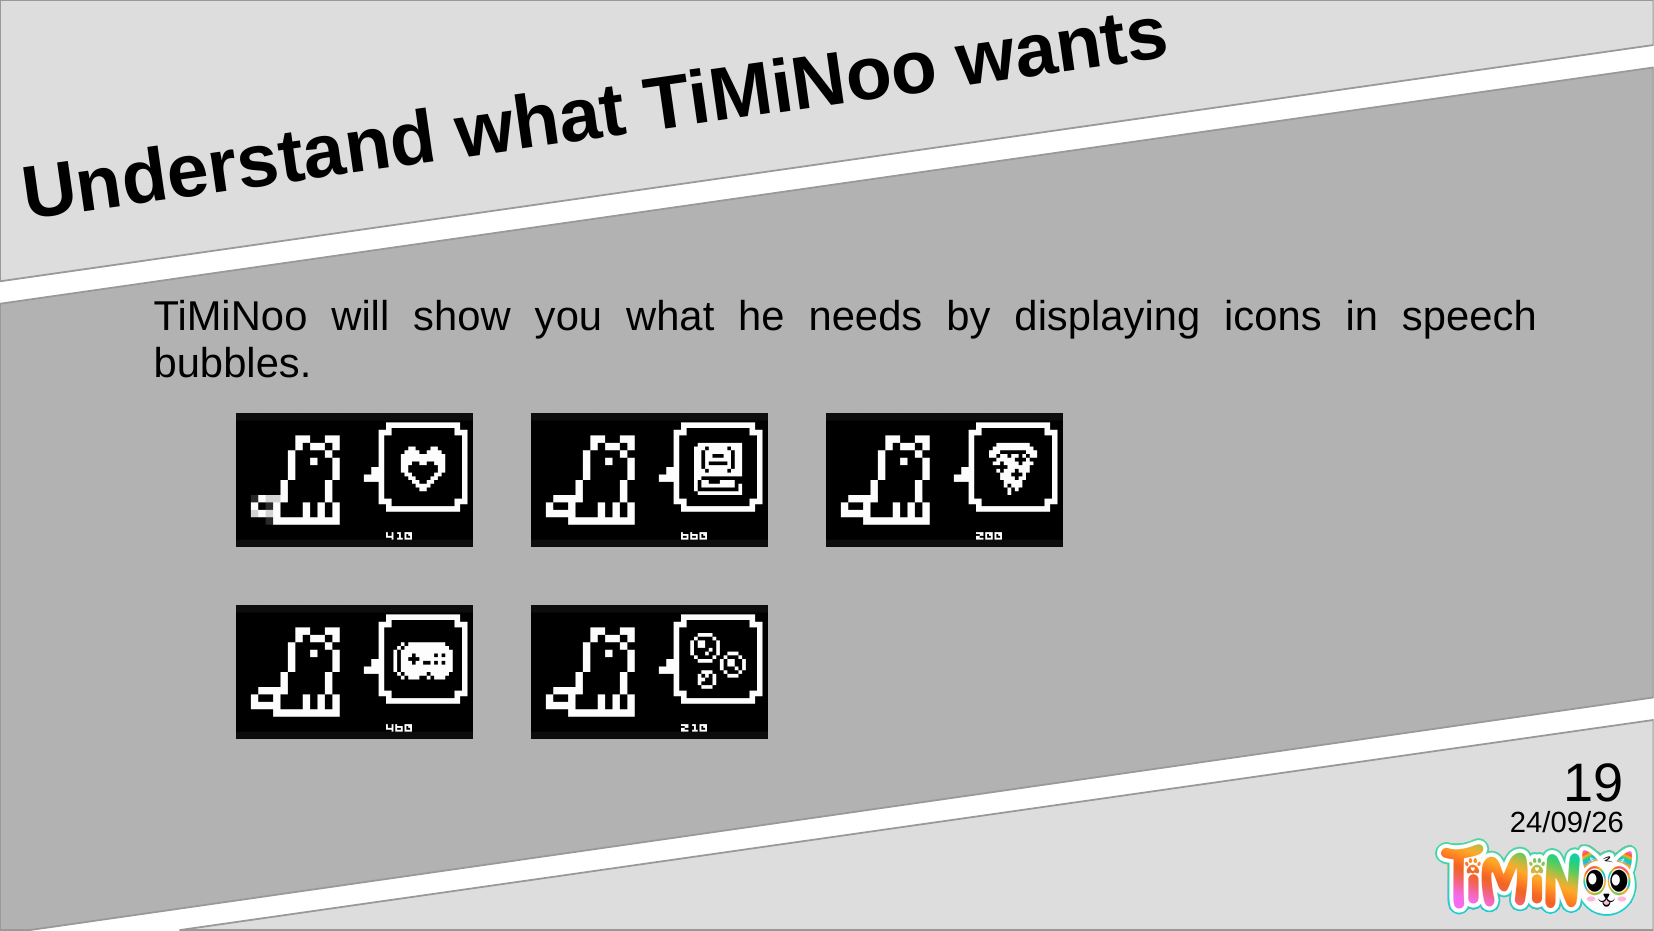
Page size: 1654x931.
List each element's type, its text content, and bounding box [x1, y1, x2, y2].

picture [531, 605, 768, 739]
list TiMiNoo will show you what he needs by displaying icons in speech bubbles. [82, 292, 1538, 833]
title Understand what TiMiNoo wants [11, 0, 1496, 272]
picture [236, 413, 473, 547]
picture [826, 413, 1063, 547]
picture [236, 605, 473, 739]
picture [531, 413, 768, 547]
picture [1435, 838, 1638, 916]
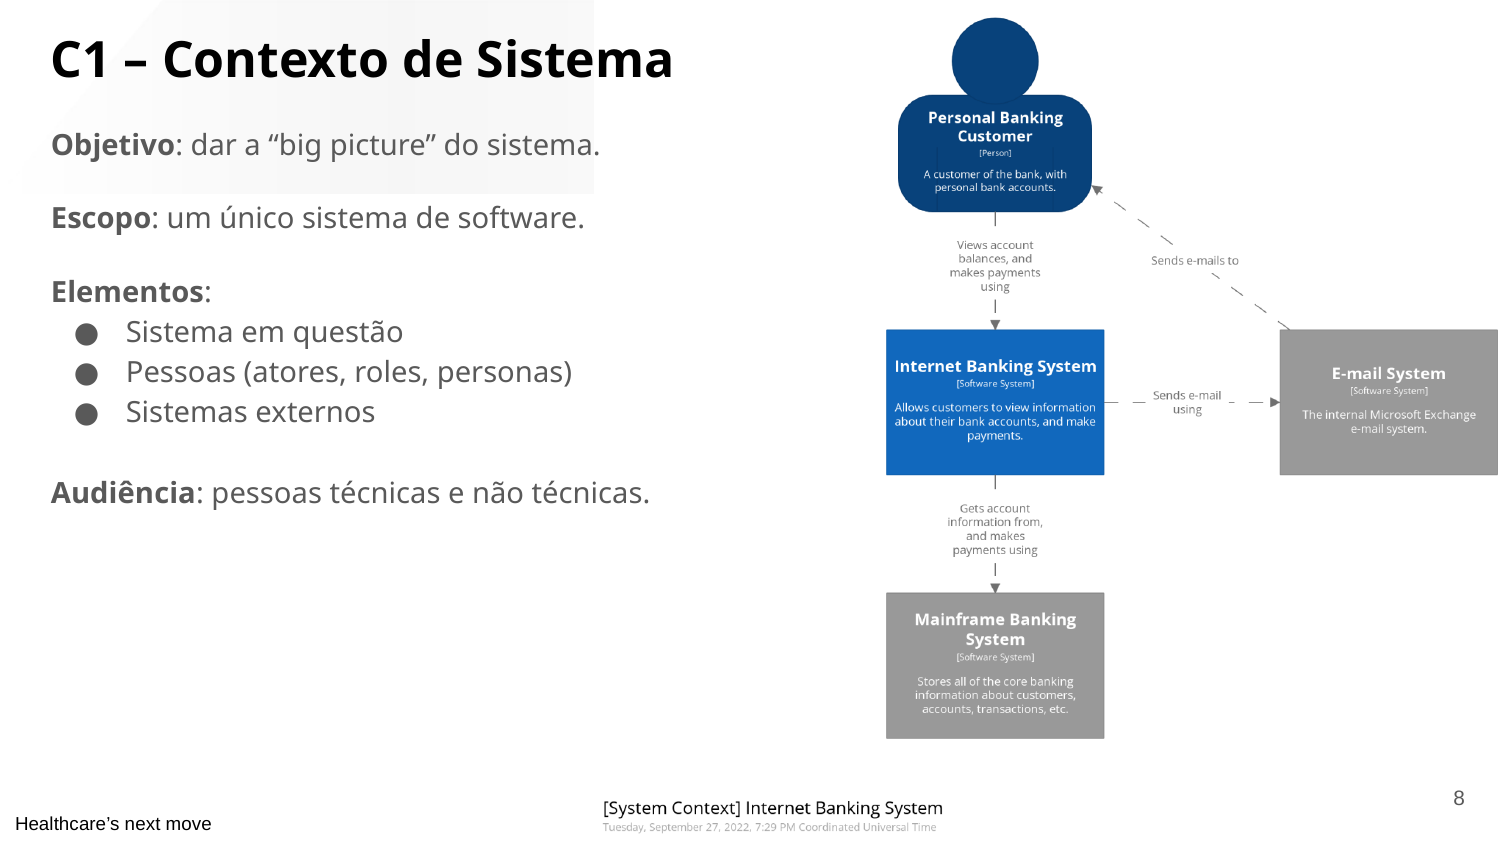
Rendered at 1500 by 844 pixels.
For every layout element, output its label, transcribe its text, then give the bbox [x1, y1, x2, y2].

slide_number <number> [1389, 764, 1480, 830]
picture [0, 0, 1500, 844]
list Objetivo: dar a “big picture” do sistema. Escopo: um único sistema de software. Elementos: Sistema em questão Pessoas (atores, roles, personas) Sistemas externos Audiência: pessoas técnicas e não técnicas. [35, 106, 735, 667]
title C1 – Contexto de Sistema [35, 12, 1308, 107]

══════

▶ **Problem**:
Copy both items above word for word, leaving out the pictures.

▶ **Task output**:
Page size: 1654x931.
List each element's type, its text content, and bounding box [x1, y1, x2, y2].

picture [531, 605, 768, 739]
list TiMiNoo will show you what he needs by displaying icons in speech bubbles. [82, 292, 1538, 833]
title Understand what TiMiNoo wants [11, 0, 1496, 272]
picture [236, 413, 473, 547]
picture [826, 413, 1063, 547]
picture [236, 605, 473, 739]
picture [531, 413, 768, 547]
picture [1435, 838, 1638, 916]
Rendered at 1500 by 844 pixels.
For every layout element, output its label, transcribe its text, then give the bbox [x1, y1, x2, y2].

slide_number <number> [1389, 764, 1480, 830]
picture [0, 0, 1500, 844]
list Objetivo: dar a “big picture” do sistema. Escopo: um único sistema de software. Elementos: Sistema em questão Pessoas (atores, roles, personas) Sistemas externos Audiência: pessoas técnicas e não técnicas. [35, 106, 735, 667]
title C1 – Contexto de Sistema [35, 12, 1308, 107]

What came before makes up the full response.